Tag Archives: complexity

Regulation Strangulation

The American Hospital Association (AHA) released a report that stated that there is too much regulation that is impacting patient care.

The report, Regulatory Overload Assessing the Regulatory Burden on Health Systems, Hospitals, and Post-acute Care Providers, concludes with the following assessment:

Health systems, hospitals and PAC providers are besieged by federal regulatory requirements promulgated by CMS, OIG, OCR and ONC, many of which are duplicative and cumbersome and do not improve patient care. In addition to the regulatory burden put forth by those agencies, health systems, hospitals and PAC providers are subject to regulation by additional federal agencies, such as the Department of Labor, the Drug Enforcement Administration, the Food and Drug Administration and by state licensing and regulatory agencies. They also operate under stringent contract requirements imposed by payers, such as Medicare Advantage, Medicaid Managed Care plans and commercial payers, which also require reporting data in different ways through different systems.
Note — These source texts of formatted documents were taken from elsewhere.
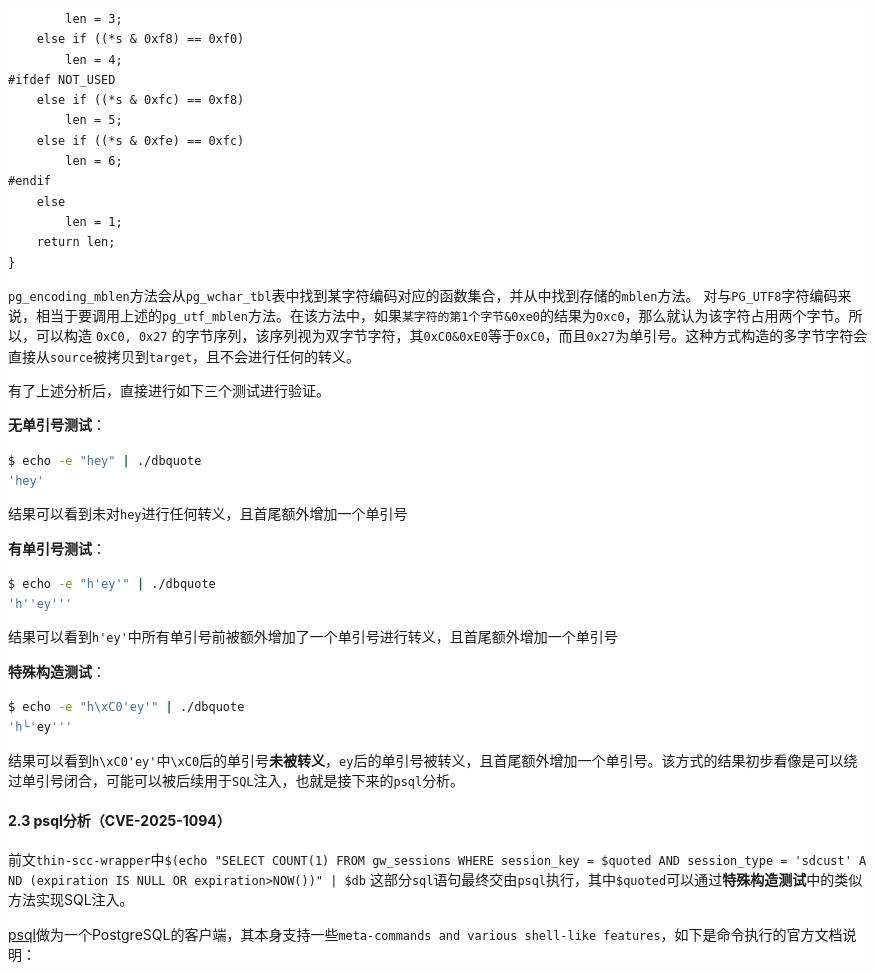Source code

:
 ```clike
		len = 3;
	else if ((*s & 0xf8) == 0xf0)
		len = 4;
#ifdef NOT_USED
	else if ((*s & 0xfc) == 0xf8)
		len = 5;
	else if ((*s & 0xfe) == 0xfc)
		len = 6;
#endif
	else
		len = 1;
	return len;
}
```

`pg_encoding_mblen`方法会从`pg_wchar_tbl`表中找到某字符编码对应的函数集合，并从中找到存储的`mblen`方法。 对与`PG_UTF8`字符编码来说，相当于要调用上述的`pg_utf_mblen`方法。在该方法中，如果`某字符的第1个字节&0xe0`的结果为`0xc0`，那么就认为该字符占用两个字节。所以，可以构造 `0xC0, 0x27` 的字节序列，该序列视为双字节字符，其`0xC0&0xE0`等于`0xC0`，而且`0x27`为单引号。这种方式构造的多字节字符会直接从`source`被拷贝到`target`，且不会进行任何的转义。

有了上述分析后，直接进行如下三个测试进行验证。

**无单引号测试**：

```bash
$ echo -e "hey" | ./dbquote
'hey'
```

结果可以看到未对`hey`进行任何转义，且首尾额外增加一个单引号

**有单引号测试**：

```bash
$ echo -e "h'ey'" | ./dbquote  
'h''ey'''
```

结果可以看到`h'ey'`中所有单引号前被额外增加了一个单引号进行转义，且首尾额外增加一个单引号

**特殊构造测试**：

```bash
$ echo -e "h\xC0'ey'" | ./dbquote
'h└'ey'''
```

结果可以看到`h\xC0'ey'`中`\xC0`后的单引号**未被转义**，`ey`后的单引号被转义，且首尾额外增加一个单引号。该方式的结果初步看像是可以绕过单引号闭合，可能可以被后续用于`SQL`注入，也就是接下来的`psql`分析。

#### 2.3 psql分析（CVE-2025-1094）

前文`thin-scc-wrapper`中`$(echo "SELECT COUNT(1) FROM gw_sessions WHERE session_key = $quoted AND session_type = 'sdcust' AND (expiration IS NULL OR expiration>NOW())" | $db` 这部分`sql`语句最终交由`psql`执行，其中`$quoted`可以通过**特殊构造测试**中的类似方法实现SQL注入。

[psql](https://www.postgresql.org/docs/current/app-psql.html)做为一个PostgreSQL的客户端，其本身支持一些`meta-commands and various shell-like features`，如下是命令执行的官方文档说明：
States and payers contribute to burden through, for example, documentation, quality reporting and billing procedures layered on top of the federal requirements.
Regulatory reform aimed at reducing administrative burden must not approach the regulatory environment in a vacuum — evaluating the impact of a single regulation or requirements of a single program — but instead must look at the larger picture of the regulatory framework and identify where requirements can be streamlined or eliminated to release resources to be allocated to patient care.
In a previous post, Models, Models, Have We Got Models!, I said that from the beginning of my foray into the health administration world, I noticed that there were too many models, programs, and schemes dedicated to lowering costs and improving quality of care, that only raised the cost of health care and did not improve quality of care.
This is what I said then about all the models, programs, and rules promulgated by CMS over decades that have not made things better:
The answer was simple. Too many models, programs, rules, and so on that only gum up the works and make real reform not only impossible, but even more remote a possibility as more of these inane models are added to what is already a broken system.
So it seems that I was right even then, and now the AHA has proved it so. Why not scrap these models, programs, and rules and institute real reform…Medicare for All and be done with it?
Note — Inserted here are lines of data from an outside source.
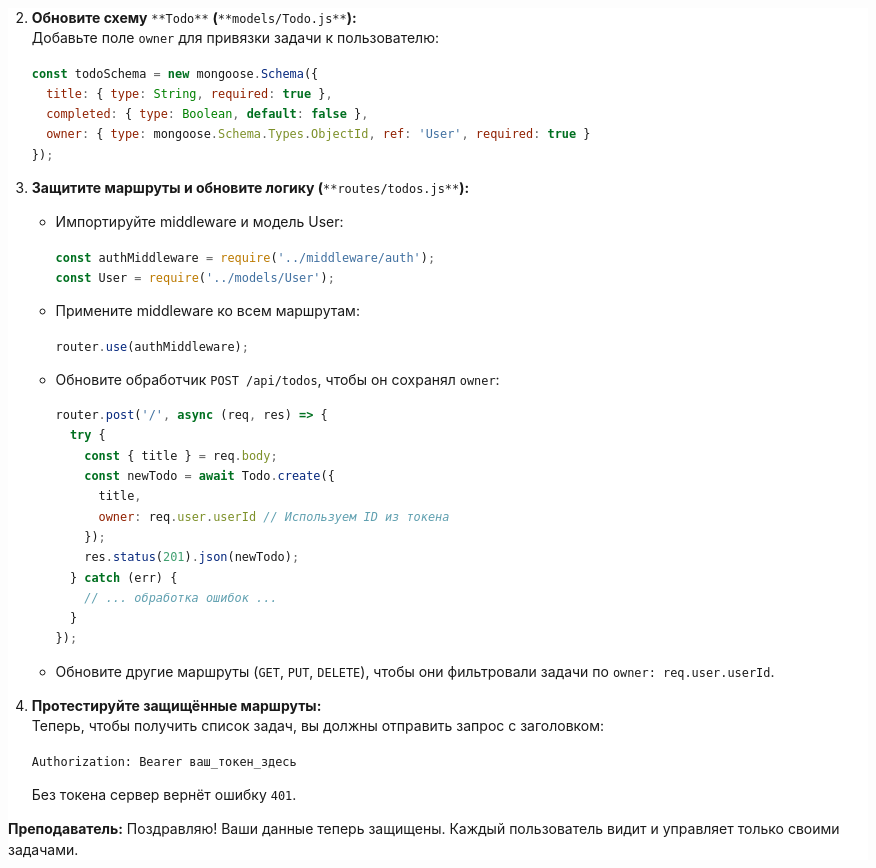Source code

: 2. **Обновите схему** `**Todo**` **(**`**models/Todo.js**`**):**\
   Добавьте поле `owner` для привязки задачи к пользователю:

   ```javascript
   const todoSchema = new mongoose.Schema({
     title: { type: String, required: true },
     completed: { type: Boolean, default: false },
     owner: { type: mongoose.Schema.Types.ObjectId, ref: 'User', required: true }
   });
   ```

3. **Защитите маршруты и обновите логику (**`**routes/todos.js**`**):**

   -  Импортируйте middleware и модель User:

      ```javascript
      const authMiddleware = require('../middleware/auth');
      const User = require('../models/User');
      ```

   -  Примените middleware ко всем маршрутам:

      ```javascript
      router.use(authMiddleware);
      ```

   -  Обновите обработчик `POST /api/todos`, чтобы он сохранял `owner`:

      ```javascript
      router.post('/', async (req, res) => {
        try {
          const { title } = req.body;
          const newTodo = await Todo.create({
            title,
            owner: req.user.userId // Используем ID из токена
          });
          res.status(201).json(newTodo);
        } catch (err) {
          // ... обработка ошибок ...
        }
      });
      ```

   -  Обновите другие маршруты (`GET`, `PUT`, `DELETE`), чтобы они фильтровали задачи по `owner: req.user.userId`.

4. **Протестируйте защищённые маршруты:**\
   Теперь, чтобы получить список задач, вы должны отправить запрос с заголовком:

   ```
   Authorization: Bearer ваш_токен_здесь
   ```

   Без токена сервер вернёт ошибку `401`.

**Преподаватель:** Поздравляю! Ваши данные теперь защищены. Каждый пользователь видит и управляет только своими задачами.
Fourteen Hundred Plus Pages – For One Rule???

Health Affairs blog author, Sara Rosenbaum wrote an article today about the final rule for Medicaid that was released back on April 25th.

What immediately jumped out at me was the length of the rule — 1,452 pages. That’s right, fourteen hundred and fifty-two pages for one lousy rule.
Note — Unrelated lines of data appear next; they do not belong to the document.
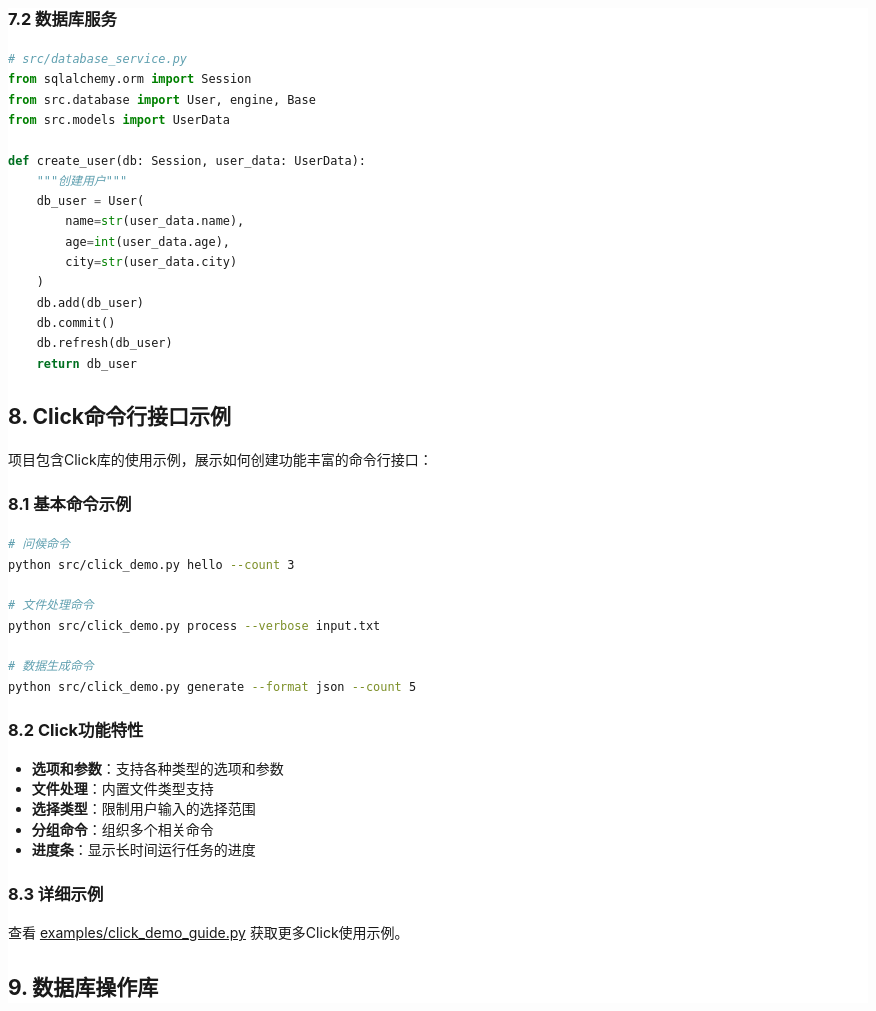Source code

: ### 7.2 数据库服务

```python
# src/database_service.py
from sqlalchemy.orm import Session
from src.database import User, engine, Base
from src.models import UserData

def create_user(db: Session, user_data: UserData):
    """创建用户"""
    db_user = User(
        name=str(user_data.name),
        age=int(user_data.age),
        city=str(user_data.city)
    )
    db.add(db_user)
    db.commit()
    db.refresh(db_user)
    return db_user
```

## 8. Click命令行接口示例

项目包含Click库的使用示例，展示如何创建功能丰富的命令行接口：

### 8.1 基本命令示例

```bash
# 问候命令
python src/click_demo.py hello --count 3

# 文件处理命令
python src/click_demo.py process --verbose input.txt

# 数据生成命令
python src/click_demo.py generate --format json --count 5
```

### 8.2 Click功能特性

- **选项和参数**：支持各种类型的选项和参数
- **文件处理**：内置文件类型支持
- **选择类型**：限制用户输入的选择范围
- **分组命令**：组织多个相关命令
- **进度条**：显示长时间运行任务的进度

### 8.3 详细示例

查看 [examples/click_demo_guide.py](file:///E:/GitHub/Hello-Python/examples/click_demo_guide.py) 获取更多Click使用示例。

## 9. 数据库操作库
Those of you who read my post from last Friday, “A Simple Friday Morning Health Care Philippic – (With Apologies to Simon & Garfunkle)”, will remember that I called our health care system, “more complex, confusing, bureaucratic, wasteful, idiotic, and expensive.”

I also said that it “is so top-heavy, so convoluted, and so complex that the sheer weight of its rules, regulations, laws, programs and models will cause it to collapse.”

At fourteen hundred and fifty-two pages, that is a lot of weight. Added to all the other rules, regulations, models, programs and whatnot, you’d need a forklift just to put it into a law library, or at best, have it craned in before the roof goes on.

I know War and Peace is a big slog through, but we are talking about health care here, not a fictionalized account of the Napoleonic Wars.


If you don’t know why our health care system is so bad, one look at this bound rule will convince you that we have gotten out of hand with something that should be basic and simple…providing every American access to health care, and not lining the pockets of paper makers, ink makers, book printers, binders and the poor schlub who has to carry these rules to wherever these things are held.

And we are also lining the pockets of physicians, lawyers and other stakeholders whose grubby little hands (must be relatives of Trump) are in every nook and cranny of the system.